SINDS JIJ BENT WEGGEGAAN
ZUCHTEN DE GORDIJNEN
IN DE HERFSTWIND
MIJN GEDACHTEN AAN JOU
ZIJN KRUIPEND GRAS
DAT GROEIEND
EINDELOOS ZICH VERSPREID.
Uit: Gisteren voor vandaag, p.9 (Ook: en ook: )
Dat kruipende gras ken ik van onze tuin in Jisp. Het is van dat taaie gras diep en uitgebreid geworteld en moeilijk weg te krijgen. Het is van dat gras dat als je het niet op tijd weg wiedt, over de grond kruipt en woekert tot in de sloot en meters slierten kan vormen.
Zo kan ik me inderdaad gedachten voorstellen, woekerend en piekerend.
De andere beeldspraak in het gedicht gaat over zuchtende gordijnen.

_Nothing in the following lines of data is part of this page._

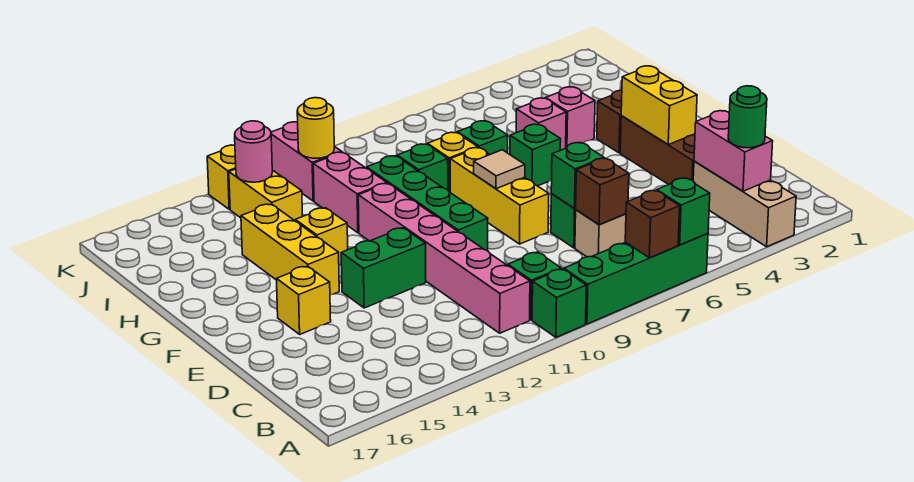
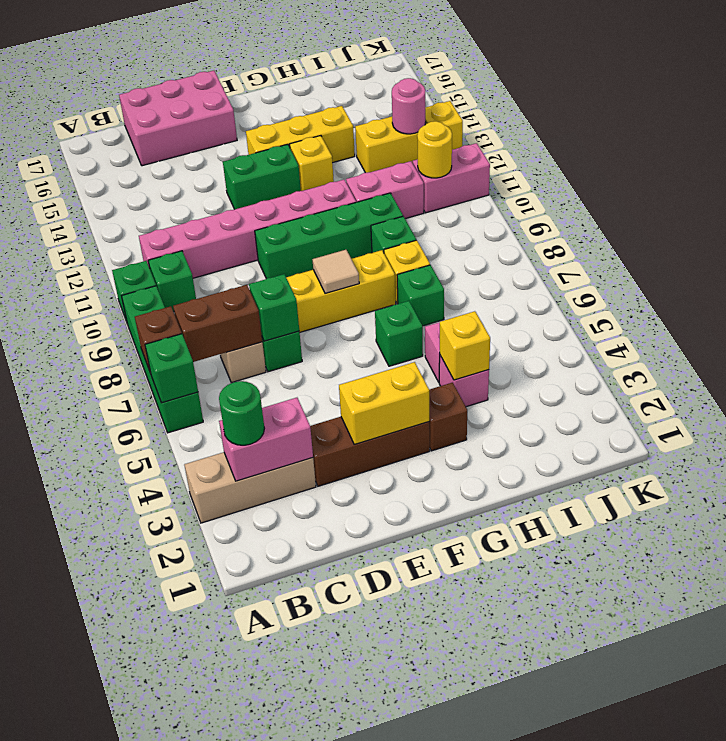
brown brick C7 level 2 -> brown brick B7:C7 level 2
none -> pink brick C16:E17 level 1
green brick E12:E13 level 1 -> green brick E13:F13 level 1
yellow brick E15 level 1 -> yellow brick H4 level 2

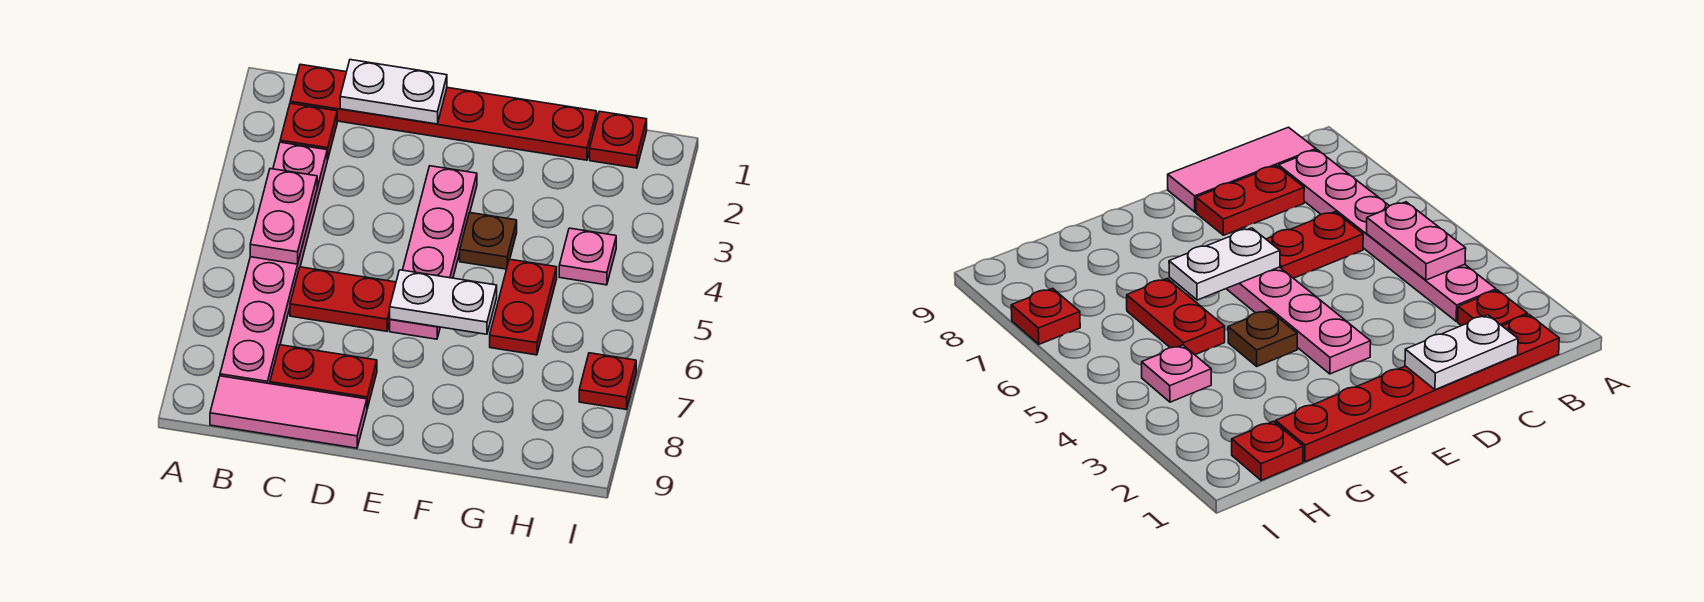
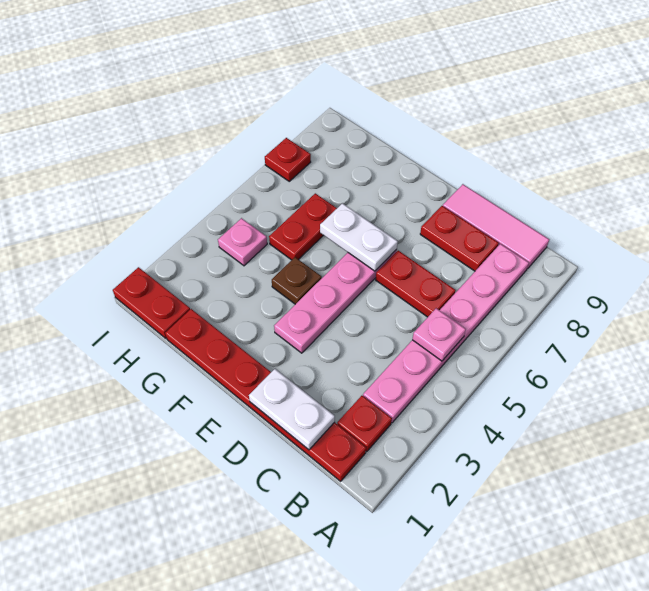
pink plate B4:B5 level 2 -> pink plate B5 level 2
red plate H1 level 1 -> red plate H1:I1 level 1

Het raam staat blijkbaar open. Het is herfst en de wind waait door het venster. Geen luxaflex en ook geen luchtige vitrage, maar zware gordijnen, denk ik, velours, donkergroen, ze gaan langzaam heen en weer, zoals een borstkas op en neer gaat en daarbij gaat een zacht zuchtend geluid. Ik ken het wel, van vroeger thuis, maar niet meer van nu. Het beeld van die gordijnen is van vroeger en dat van het kruipende gras van nu. Dat kruipende gras zie ik direct voor me, maar bij die gordijnen heb ik meer fantasie nodig.
En wie is die “je” in het gedichtje? Een vriendin, een geliefde, een zoon of dochter, een vogeltje? Het kan allemaal. Vertrokken of even niet bereikbaar. Je gedachten gaan met je aan de haal.